| EXERCISE BRIEF |
Here the job is to copy the data exactly and to exclude every image from it.

| INPUT |
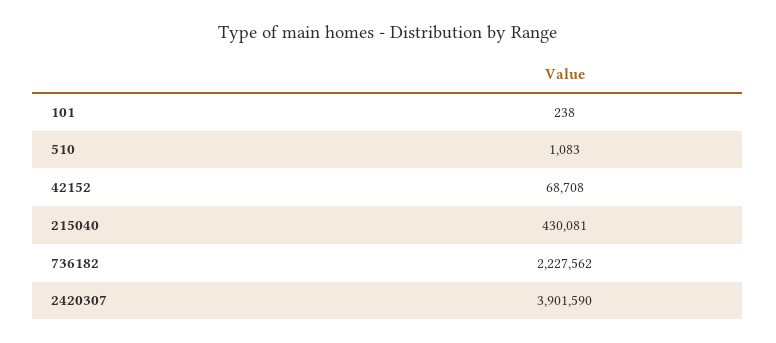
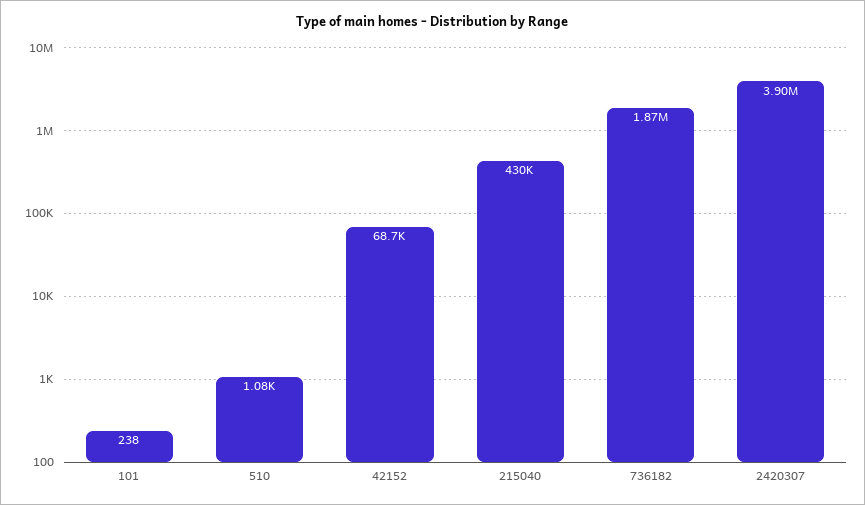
  {
    "101": 238,
    "510": 1083,
    "42152": 68708,
    "215040": 430081,
-   "736182": 2227562,
+   "736182": 1870000,
    "2420307": 3901590
  }

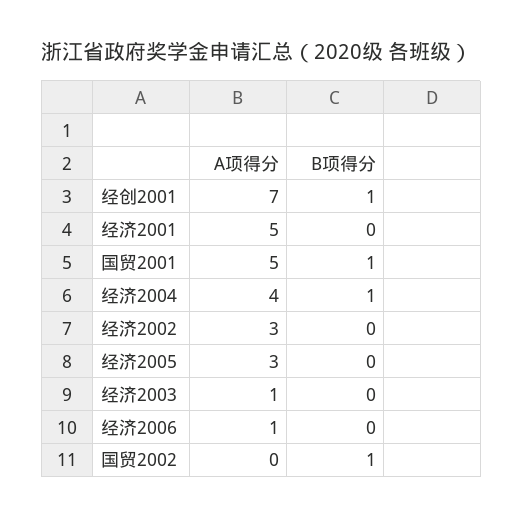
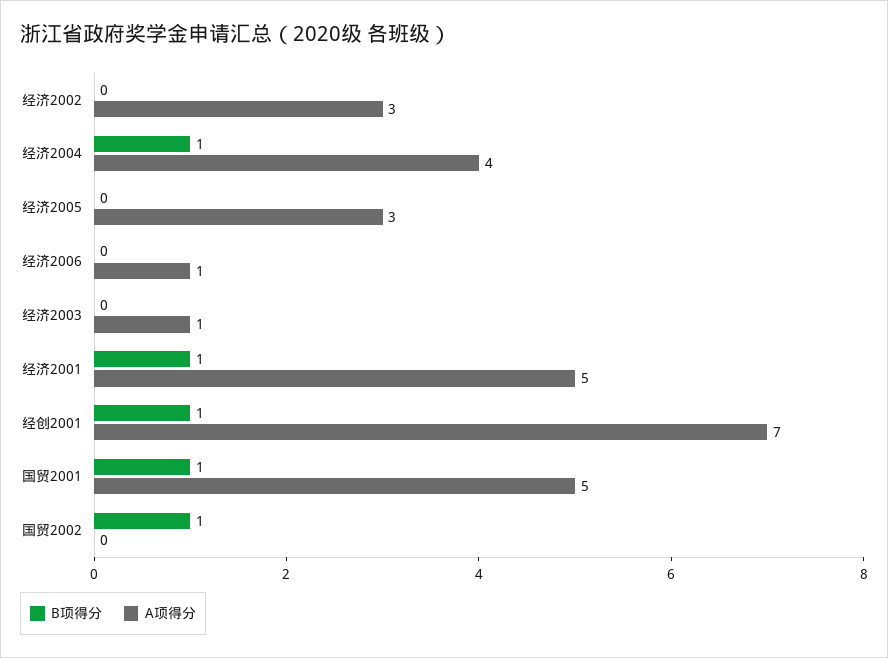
  {
    "A项得分": {
      "经创2001": 7,
      "经济2001": 5,
      "国贸2001": 5,
      "经济2004": 4,
      "经济2002": 3,
      "经济2005": 3,
      "经济2003": 1,
      "经济2006": 1,
      "国贸2002": 0
    },
    "B项得分": {
      "经创2001": 1,
-     "经济2001": 0,
+     "经济2001": 1,
      "国贸2001": 1,
      "经济2004": 1,
      "经济2002": 0,
      "经济2005": 0,
      "经济2003": 0,
      "经济2006": 0,
      "国贸2002": 1
    }
  }

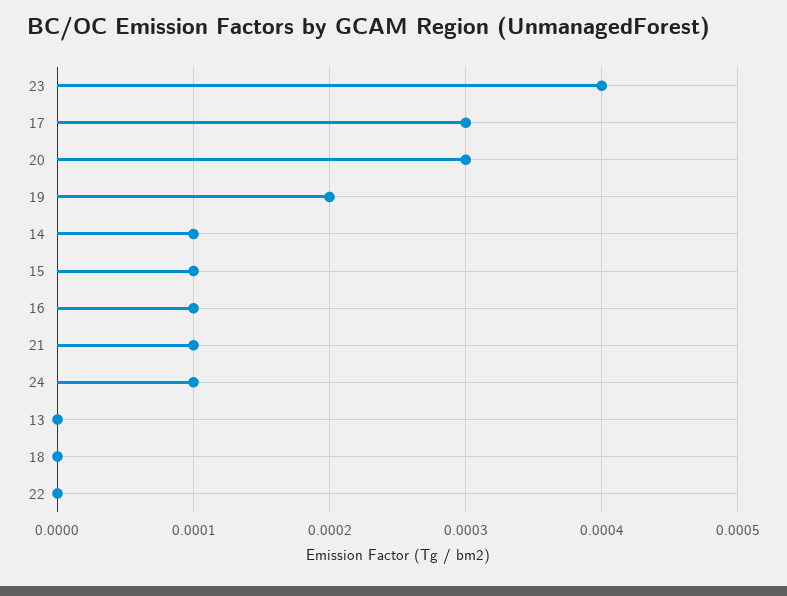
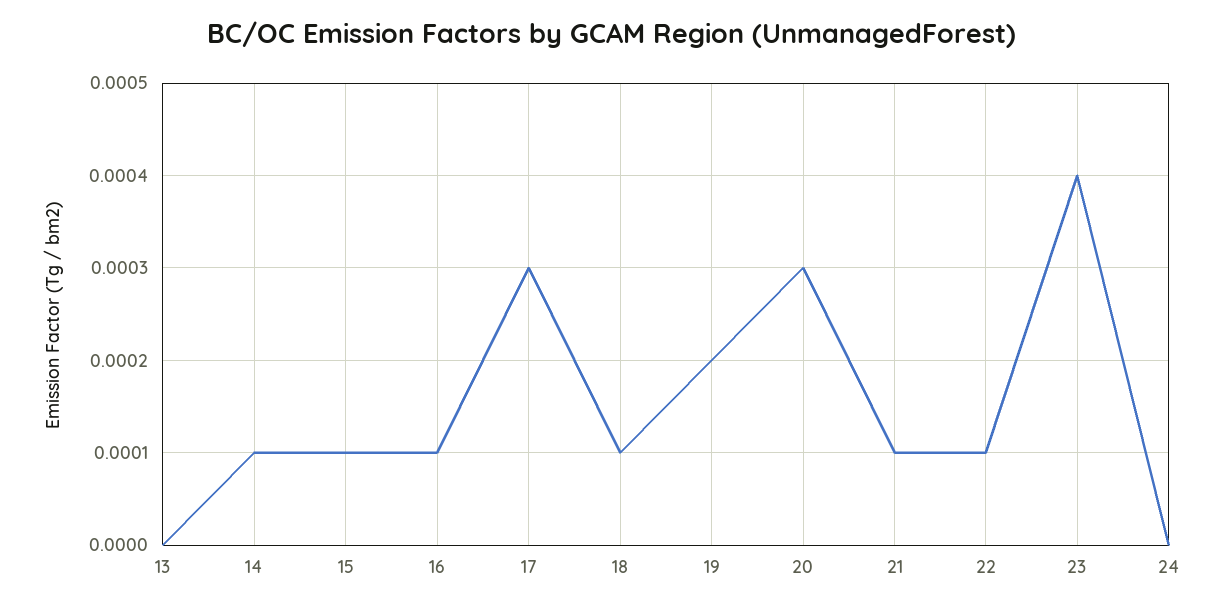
  {
    "23": 0.0004,
    "17": 0.0003,
    "20": 0.0003,
    "19": 0.0002,
    "14": 0.0001,
    "15": 0.0001,
    "16": 0.0001,
    "21": 0.0001,
-   "24": 0.0001,
+   "24": 0,
    "13": 0,
-   "18": 0,
+   "18": 0.0001,
-   "22": 0
+   "22": 0.0001
  }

| OUTPUT FOR THIS EXERCISE |
  {
    "101": 238,
    "510": 1083,
    "42152": 68708,
    "215040": 430081,
-   "736182": 2227562,
+   "736182": 1870000,
    "2420307": 3901590
  }

  {
    "A项得分": {
      "经创2001": 7,
      "经济2001": 5,
      "国贸2001": 5,
      "经济2004": 4,
      "经济2002": 3,
      "经济2005": 3,
      "经济2003": 1,
      "经济2006": 1,
      "国贸2002": 0
    },
    "B项得分": {
      "经创2001": 1,
-     "经济2001": 0,
+     "经济2001": 1,
      "国贸2001": 1,
      "经济2004": 1,
      "经济2002": 0,
      "经济2005": 0,
      "经济2003": 0,
      "经济2006": 0,
      "国贸2002": 1
    }
  }

  {
    "23": 0.0004,
    "17": 0.0003,
    "20": 0.0003,
    "19": 0.0002,
    "14": 0.0001,
    "15": 0.0001,
    "16": 0.0001,
    "21": 0.0001,
-   "24": 0.0001,
+   "24": 0,
    "13": 0,
-   "18": 0,
+   "18": 0.0001,
-   "22": 0
+   "22": 0.0001
  }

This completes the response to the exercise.